◆ **Your task**
Render this sentence from the passage on oil prices into Spanish: "It implies that people will drive plug-in hybrids and will end up paying modestly more for personal transportation."

─── Text provided

In the long run, the economy will adjust in the best manner possible to much higher oil prices. This is not the same as saying that resources are infinite. It implies that people will drive plug-in hybrids and will end up paying modestly more for personal transportation. Cargo shipping will cost slightly more. That is all.

More detailed predictions

I wish to go into further detail about these predictions. However, from this point forward it will be necessary to divide my predictions into SHORT-RUN and LONG-RUN predictions. By SHORT-RUN I mean that period of time which is shorter than the replacement time for the auto fleet (like 15 years), plus the amount of time necessary to shift production lines to more efficient cars. By LONG-RUN I mean that period after all transportation sectors have turned over their fleet of engines, ships, cars, trains, etc.

It's necessary to divide predictions into short-run and long-run predictions, because there will be a period during which we transition to a more efficient transportation infrastructure. There will be a period during the transition, and a period after the transition, and the economy will look different during these two periods. After declines have begun, however, car manufacturers will anticipate further declines.

There will be a transition period because people and firms will not correctly anticipate the date of peak oil or the amount of price increases. This is because the exact date of peak oil is essentially uncertain, and also because consumers do not anticipate things, but essentially just respond to changing circumstances as they occur.

The short-run effects of high oil prices

In the short run, the abrupt increase in oil prices, caused by speculators, will trigger a nasty recession.

──────
─── Records provided

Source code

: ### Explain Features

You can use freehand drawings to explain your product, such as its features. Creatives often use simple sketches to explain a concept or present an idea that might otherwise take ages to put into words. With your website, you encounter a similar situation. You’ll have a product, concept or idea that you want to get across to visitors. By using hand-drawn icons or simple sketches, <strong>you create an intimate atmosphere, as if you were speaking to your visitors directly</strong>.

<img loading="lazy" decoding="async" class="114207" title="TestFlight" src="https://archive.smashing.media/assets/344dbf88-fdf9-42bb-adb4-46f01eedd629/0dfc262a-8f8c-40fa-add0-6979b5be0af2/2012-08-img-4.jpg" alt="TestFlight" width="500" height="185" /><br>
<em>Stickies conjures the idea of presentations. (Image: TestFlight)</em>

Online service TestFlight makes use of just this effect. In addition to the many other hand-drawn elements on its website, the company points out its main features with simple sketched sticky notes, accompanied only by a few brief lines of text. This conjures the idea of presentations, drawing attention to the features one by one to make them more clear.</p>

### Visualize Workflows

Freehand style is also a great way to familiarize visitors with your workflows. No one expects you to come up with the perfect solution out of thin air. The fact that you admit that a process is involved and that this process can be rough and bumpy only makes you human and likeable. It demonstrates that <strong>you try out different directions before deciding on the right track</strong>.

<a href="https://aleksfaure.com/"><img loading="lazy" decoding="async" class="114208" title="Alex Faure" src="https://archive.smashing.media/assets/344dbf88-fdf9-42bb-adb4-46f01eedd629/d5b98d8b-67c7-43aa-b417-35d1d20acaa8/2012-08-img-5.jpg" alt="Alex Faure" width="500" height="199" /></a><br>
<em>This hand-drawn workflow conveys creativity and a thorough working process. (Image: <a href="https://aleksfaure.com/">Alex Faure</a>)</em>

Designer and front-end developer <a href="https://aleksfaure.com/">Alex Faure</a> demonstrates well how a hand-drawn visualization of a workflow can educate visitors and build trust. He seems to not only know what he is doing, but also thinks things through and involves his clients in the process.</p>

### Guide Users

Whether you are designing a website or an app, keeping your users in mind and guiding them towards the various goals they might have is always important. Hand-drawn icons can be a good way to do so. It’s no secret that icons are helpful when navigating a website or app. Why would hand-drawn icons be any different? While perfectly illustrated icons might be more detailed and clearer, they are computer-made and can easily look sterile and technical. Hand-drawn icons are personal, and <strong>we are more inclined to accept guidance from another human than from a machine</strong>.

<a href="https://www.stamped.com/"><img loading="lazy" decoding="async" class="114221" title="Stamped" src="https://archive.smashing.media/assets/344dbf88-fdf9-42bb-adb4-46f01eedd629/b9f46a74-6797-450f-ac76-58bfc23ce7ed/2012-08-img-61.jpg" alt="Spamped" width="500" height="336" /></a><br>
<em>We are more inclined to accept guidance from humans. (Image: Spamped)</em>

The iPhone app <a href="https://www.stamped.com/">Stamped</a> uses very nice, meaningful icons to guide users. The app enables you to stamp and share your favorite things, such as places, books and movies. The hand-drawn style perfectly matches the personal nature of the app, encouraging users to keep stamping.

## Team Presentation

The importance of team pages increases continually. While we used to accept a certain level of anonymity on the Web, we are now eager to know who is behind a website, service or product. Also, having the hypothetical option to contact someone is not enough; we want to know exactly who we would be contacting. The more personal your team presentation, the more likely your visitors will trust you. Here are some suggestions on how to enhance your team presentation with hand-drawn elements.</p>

──────
─── Records provided

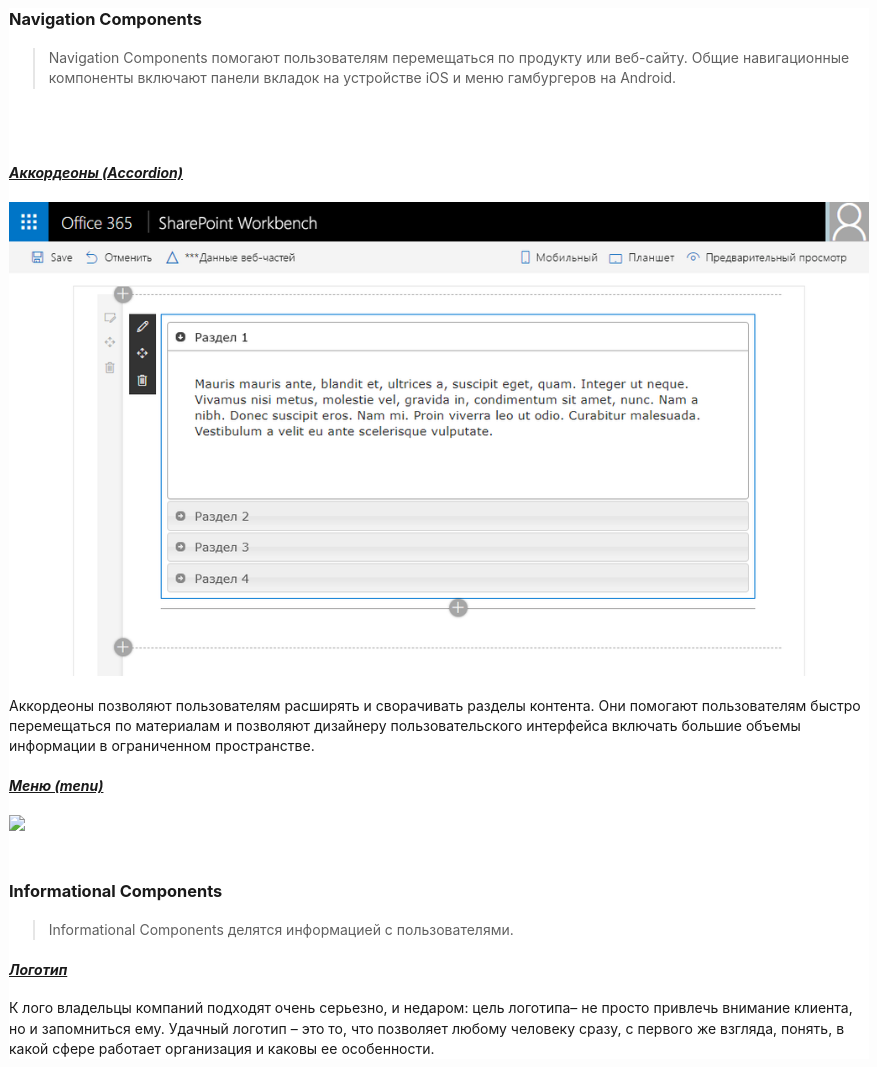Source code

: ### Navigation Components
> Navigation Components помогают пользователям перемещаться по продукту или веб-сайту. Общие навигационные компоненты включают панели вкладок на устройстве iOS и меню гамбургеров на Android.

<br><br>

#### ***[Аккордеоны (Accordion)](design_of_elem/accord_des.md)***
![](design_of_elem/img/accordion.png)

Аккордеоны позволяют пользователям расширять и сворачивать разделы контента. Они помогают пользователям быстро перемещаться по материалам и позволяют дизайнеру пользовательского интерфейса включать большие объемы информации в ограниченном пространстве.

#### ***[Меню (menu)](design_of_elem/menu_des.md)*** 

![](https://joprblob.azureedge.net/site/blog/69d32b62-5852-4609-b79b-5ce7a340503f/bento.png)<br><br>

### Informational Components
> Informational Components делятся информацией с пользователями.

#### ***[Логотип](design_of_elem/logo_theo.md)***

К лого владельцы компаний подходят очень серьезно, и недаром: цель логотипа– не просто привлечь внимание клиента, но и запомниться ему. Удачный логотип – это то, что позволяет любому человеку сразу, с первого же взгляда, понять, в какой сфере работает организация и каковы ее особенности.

──────
─── Records provided

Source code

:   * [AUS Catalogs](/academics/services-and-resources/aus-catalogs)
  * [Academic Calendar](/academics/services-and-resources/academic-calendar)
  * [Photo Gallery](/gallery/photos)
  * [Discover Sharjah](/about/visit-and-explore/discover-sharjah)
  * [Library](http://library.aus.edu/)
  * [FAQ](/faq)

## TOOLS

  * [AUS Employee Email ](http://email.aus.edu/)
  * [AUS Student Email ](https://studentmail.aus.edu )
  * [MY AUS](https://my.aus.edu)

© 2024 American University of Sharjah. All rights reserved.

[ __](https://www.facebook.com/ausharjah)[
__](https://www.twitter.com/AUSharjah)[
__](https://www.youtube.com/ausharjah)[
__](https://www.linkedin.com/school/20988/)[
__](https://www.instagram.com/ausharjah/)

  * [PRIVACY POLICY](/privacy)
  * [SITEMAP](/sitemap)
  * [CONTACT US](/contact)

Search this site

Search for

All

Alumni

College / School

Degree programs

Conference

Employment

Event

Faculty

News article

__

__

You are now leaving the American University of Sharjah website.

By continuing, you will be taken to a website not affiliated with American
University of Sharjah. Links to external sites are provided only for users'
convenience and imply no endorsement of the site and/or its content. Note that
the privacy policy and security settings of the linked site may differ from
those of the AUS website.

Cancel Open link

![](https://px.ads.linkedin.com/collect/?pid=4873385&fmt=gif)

──────

◆ **Output of the task**
Implica que la gente conducirá híbridos enchufables y terminará pagando un poco más por el transporte personal.